=== EXCERPT PROVIDED ===

Trump’s Budget Proposal Does Nothing for the Opioid Epidemic
April 5th, 2019
One of President Trump’s signature campaign promises, one that had actually universal resonance, was his pledge to tackle the United States opioid epidemic, a public health crisis that claimed the lives of 47,600 Americans in 2017, according to data from the Centers for Disease Control and Prevention (CDC). To put the sheer enormity of the impact of opioids in perspective, there were a little over 70,000 overall drug deaths that same year, according to the CDC. This crisis is leading to unprecedented rates of fatality and requires multilateral institutional intervention, including adequate money to properly fund treatment and prevention initiatives.
During the primary and general elections, Trump, like most candidates, made extensive efforts to court votes from New Hampshire not just because it was important for early momentum, but also because the area is a cradle for Northeastern opioid addiction and subsequent fatality. For the first few months of his term, it looked as though developments headed in a positive direction. He declared the opioid crisis a national emergency and assembled a task force whose findings were to serve as a guidebook for the creation of new policy and management.
To date, however, the funding and monetary resources to mount the battle against American opioid addiction have been acutely and noticeably disproportionate to the rhetoric. One reality of American government is that ideas are only as viable as the funding behind them, and the current Trump budget proposal for 2020 falls far short of expectations for properly funding opioid addiction treatment and prevention resources.
What’s in the New Budget Plan?

=== DATA PROVIDED ===
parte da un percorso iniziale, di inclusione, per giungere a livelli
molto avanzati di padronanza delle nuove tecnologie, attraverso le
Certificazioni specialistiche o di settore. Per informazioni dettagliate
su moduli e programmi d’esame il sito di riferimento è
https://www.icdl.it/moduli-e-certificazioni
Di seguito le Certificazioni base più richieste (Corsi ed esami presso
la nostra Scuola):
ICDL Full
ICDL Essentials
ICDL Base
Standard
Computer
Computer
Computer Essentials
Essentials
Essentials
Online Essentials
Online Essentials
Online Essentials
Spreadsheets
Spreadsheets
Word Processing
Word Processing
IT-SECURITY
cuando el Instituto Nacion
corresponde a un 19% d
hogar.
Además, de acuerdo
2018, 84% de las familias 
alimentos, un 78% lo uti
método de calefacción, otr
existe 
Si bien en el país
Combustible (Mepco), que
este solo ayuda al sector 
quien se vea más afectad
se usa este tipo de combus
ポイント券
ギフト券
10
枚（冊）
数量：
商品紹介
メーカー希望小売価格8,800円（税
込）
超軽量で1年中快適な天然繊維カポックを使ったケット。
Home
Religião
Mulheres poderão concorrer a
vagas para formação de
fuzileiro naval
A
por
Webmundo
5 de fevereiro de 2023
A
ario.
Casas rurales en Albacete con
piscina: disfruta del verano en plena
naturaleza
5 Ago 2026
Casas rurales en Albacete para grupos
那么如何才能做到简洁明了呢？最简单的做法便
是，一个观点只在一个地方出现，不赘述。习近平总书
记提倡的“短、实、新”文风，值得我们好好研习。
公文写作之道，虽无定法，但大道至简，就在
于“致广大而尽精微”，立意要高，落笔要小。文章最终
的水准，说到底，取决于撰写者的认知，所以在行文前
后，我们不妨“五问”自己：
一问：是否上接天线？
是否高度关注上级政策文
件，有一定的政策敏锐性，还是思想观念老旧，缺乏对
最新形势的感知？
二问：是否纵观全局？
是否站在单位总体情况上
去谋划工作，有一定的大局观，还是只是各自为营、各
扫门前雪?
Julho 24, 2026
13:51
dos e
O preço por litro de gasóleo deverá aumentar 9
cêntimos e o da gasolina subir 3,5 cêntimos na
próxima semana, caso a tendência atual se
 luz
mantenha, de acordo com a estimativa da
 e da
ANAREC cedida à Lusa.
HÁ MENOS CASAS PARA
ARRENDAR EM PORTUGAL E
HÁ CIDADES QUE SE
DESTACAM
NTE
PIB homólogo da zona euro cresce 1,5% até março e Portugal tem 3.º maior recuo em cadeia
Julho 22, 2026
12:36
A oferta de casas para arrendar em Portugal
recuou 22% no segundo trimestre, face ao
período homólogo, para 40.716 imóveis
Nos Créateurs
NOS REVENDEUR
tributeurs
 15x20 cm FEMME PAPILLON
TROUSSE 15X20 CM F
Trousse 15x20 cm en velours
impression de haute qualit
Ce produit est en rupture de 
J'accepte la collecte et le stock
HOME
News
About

=== TASK INSTRUCTIONS ===
#1 According to the article on Trump's budget and the opioid epidemic, how many Americans did the opioid crisis kill in 2017?
#2 Print everything in the article on Trump's budget and the opioid epidemic from "To date, however, the" down to "New Budget Plan?".
Answer from the article alone, not from the entries.

=== EXPECTED RESULTS ===
#1 47,600 Americans, according to CDC data.

#2
To date, however, the funding and monetary resources to mount the battle against American opioid addiction have been acutely and noticeably disproportionate to the rhetoric. One reality of American government is that ideas are only as viable as the funding behind them, and the current Trump budget proposal for 2020 falls far short of expectations for properly funding opioid addiction treatment and prevention resources.
What’s in the New Budget Plan?